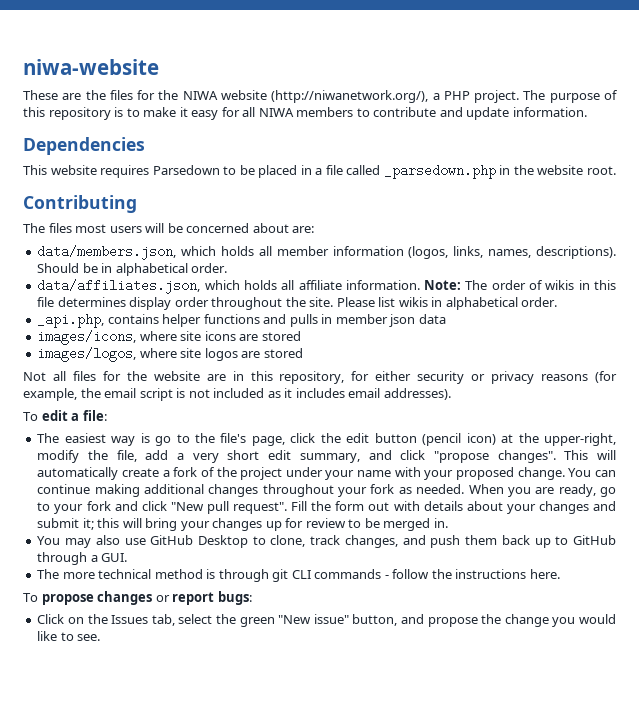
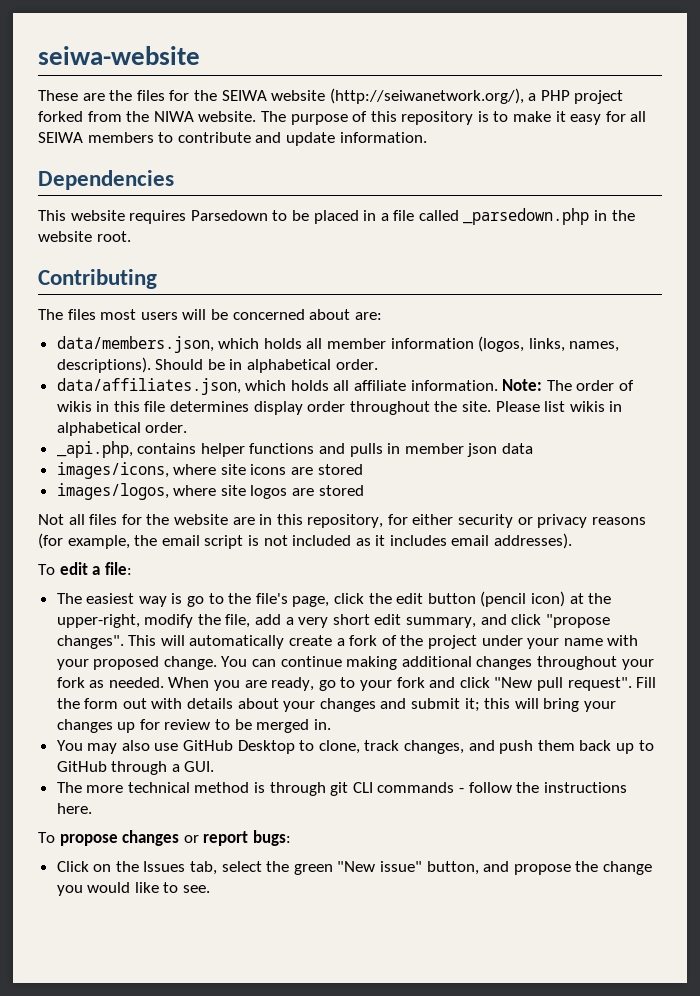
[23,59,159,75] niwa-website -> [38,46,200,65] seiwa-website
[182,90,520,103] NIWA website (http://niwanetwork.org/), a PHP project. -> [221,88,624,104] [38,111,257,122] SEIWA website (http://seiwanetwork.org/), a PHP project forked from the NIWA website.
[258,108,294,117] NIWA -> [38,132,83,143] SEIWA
--
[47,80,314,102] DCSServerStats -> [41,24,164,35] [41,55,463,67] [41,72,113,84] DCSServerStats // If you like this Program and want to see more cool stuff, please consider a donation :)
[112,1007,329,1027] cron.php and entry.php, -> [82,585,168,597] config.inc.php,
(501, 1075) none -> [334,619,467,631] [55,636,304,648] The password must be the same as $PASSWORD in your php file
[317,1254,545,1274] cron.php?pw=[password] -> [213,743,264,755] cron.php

◆ **Problem to solve**
Please, from the entries above, set down exactly the lines from the one containing "[47,80,314,102] DCSServerStats ->" through the one containing "[317,1254,545,1274] cron.php?pw=[password] ->", and only those.

◆ **The completed task**
[47,80,314,102] DCSServerStats -> [41,24,164,35] [41,55,463,67] [41,72,113,84] DCSServerStats // If you like this Program and want to see more cool stuff, please consider a donation :)
[112,1007,329,1027] cron.php and entry.php, -> [82,585,168,597] config.inc.php,
(501, 1075) none -> [334,619,467,631] [55,636,304,648] The password must be the same as $PASSWORD in your php file
[317,1254,545,1274] cron.php?pw=[password] -> [213,743,264,755] cron.php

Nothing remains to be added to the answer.